» **Page**
A MASTON expression is an [abstract syntax tree](https://en.wikipedia.org/wiki/Abstract_syntax_tree) 
encoded as a JSON object. 

The root element is an &langle;expression&rangle;, with child nodes according 
to the grammar below.



### Native Numbers

A native number is encoded following the JSON grammar, with two extensions:
* support for arbitrary precision numbers. The number of digits included may be
 more than supported by consuming software. The software can handle this 
 situation by either reading only as many digits as can be supported internally 
 or by treating it as an error.
* support for `NaN` and `infinity`

&langle;native-number&rangle; := `'"NaN"'` | &langle;native-infinity&rangle; | 
    [`'-'`] &langle;native-int&rangle; [ &langle;native-frac&rangle;] [ &langle;native-exp&rangle; ]

&langle;native-infinity&rangle; := `'"'` [`'+'` | `'-'`] `'infinity'` `'"'`

&langle;native-int&rangle; := `'0'` | [ `'1'` - `'9'` ]*

&langle;native-frac&rangle; := `'.'` (`'0'` - `'9'`)*

&langle;native-exp&rangle; := [`'e'` | `'E'`] [`'+'` | `'-'`] (`'0'` - `'9'` )*

### Native Strings
Native strings are a sequence of Unicode characters.

As per JSON, any Unicode character may be escaped using a `\u` escape sequence.

MATSON producing software should not generate character entities in 
strings.

Whenever applicable, a specific Unicode symbol should be used.

For example, the set of complex numbers should be represented with U+2102 ℂ,
not with U+0043 C and a math variant styling attribute.

See [Unicode Chapter 22 - Symbols](http://www.unicode.org/versions/Unicode10.0.0/ch22.pdf)

> When used with markup languages—for example, with Mathematical Markup Language
> (MathML)—the characters are expected to be used directly, instead of indirectly via
> entity references or by composing them from base letters and style markup.

» **Tasks and exercises**
1: According to the MASTON page, which Unicode character should be used to represent the set of complex numbers?
2: Please carry on the MASTON format description, starting after its last sentence.

(Dataset excerpt)
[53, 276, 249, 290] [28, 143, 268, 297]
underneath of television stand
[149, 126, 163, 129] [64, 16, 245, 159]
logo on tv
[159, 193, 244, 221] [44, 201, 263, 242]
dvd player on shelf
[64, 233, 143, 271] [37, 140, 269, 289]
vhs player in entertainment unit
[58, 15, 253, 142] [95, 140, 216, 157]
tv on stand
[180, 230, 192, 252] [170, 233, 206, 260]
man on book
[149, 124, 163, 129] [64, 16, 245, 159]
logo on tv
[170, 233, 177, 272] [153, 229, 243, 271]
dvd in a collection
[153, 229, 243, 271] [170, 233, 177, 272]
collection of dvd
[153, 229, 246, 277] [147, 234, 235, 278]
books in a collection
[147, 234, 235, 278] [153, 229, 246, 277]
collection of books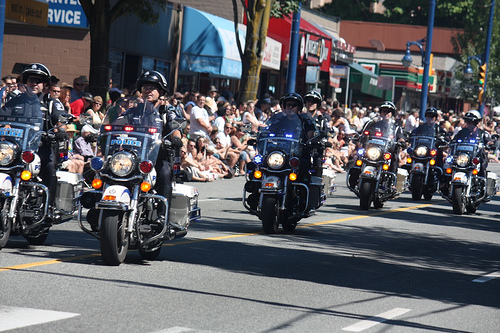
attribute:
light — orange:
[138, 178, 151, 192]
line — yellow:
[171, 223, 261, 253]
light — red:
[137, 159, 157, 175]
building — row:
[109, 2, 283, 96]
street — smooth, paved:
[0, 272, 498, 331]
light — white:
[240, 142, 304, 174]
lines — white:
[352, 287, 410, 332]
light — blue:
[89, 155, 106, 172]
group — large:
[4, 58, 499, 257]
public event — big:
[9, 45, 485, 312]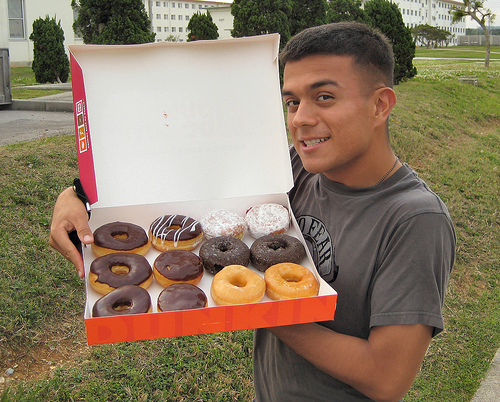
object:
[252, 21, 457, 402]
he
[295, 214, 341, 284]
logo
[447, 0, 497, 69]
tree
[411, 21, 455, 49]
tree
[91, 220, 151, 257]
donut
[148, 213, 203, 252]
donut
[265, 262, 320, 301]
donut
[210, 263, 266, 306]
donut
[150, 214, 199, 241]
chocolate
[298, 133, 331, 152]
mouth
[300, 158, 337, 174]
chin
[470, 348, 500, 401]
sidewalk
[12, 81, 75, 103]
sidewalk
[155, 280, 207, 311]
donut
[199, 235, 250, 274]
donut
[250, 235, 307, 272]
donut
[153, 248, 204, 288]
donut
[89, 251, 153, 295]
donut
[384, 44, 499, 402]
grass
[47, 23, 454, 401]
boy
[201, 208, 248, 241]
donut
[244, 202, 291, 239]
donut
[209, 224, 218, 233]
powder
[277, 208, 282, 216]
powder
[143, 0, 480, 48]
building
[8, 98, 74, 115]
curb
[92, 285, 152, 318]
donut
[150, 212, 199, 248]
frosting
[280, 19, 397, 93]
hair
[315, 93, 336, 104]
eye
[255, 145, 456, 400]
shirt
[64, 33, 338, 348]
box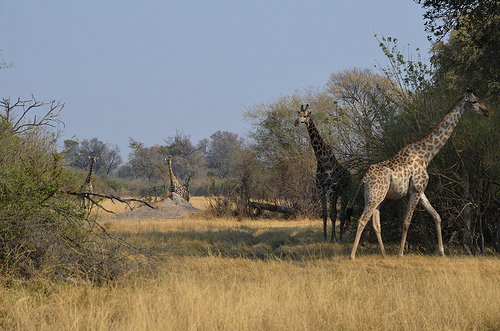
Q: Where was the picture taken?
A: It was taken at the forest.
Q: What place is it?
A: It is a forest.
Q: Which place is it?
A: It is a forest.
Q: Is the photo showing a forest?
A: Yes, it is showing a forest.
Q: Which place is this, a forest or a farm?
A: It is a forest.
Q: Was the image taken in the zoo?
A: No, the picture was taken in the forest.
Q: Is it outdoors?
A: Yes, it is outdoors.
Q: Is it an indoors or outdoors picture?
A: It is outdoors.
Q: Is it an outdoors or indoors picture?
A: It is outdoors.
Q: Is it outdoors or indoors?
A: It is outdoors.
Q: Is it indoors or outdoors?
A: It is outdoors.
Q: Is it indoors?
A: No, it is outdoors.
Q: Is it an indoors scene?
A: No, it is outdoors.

» **Answers per task**
1: U+2102 ℂ

2:
### Optional keys
All elements may have the following keys:
* `comment`: A human readable string to annotate an expression, since JSON does not allow comments in its encoding
* `error`: A human readable string that can be used to indicate a syntax error or other problem when parsing or evaluating an expression.
* `latex`: A visual representation in LaTeX of the expression. This can be useful to preserve non-semantic details, for example parentheses in an expression.
* `mathml`: A visual representation in MathML of the expression.
* `class`: A CSS class to be associated with a representation of this element
* `id`: A CSS id to be associated with a representation of this element
* `style`: A CSS style string
* `wikidata`: A short string indicating an entry in a wikibase. For example, 
    `"Q2111"`
* `wikibase`: A base URL for the wikidata key. A full URL can be produced 
by concatenating this key with the wikidata key. This key applies to 
this element and all its children. The default value is "https://www.wikidata.org/wiki/"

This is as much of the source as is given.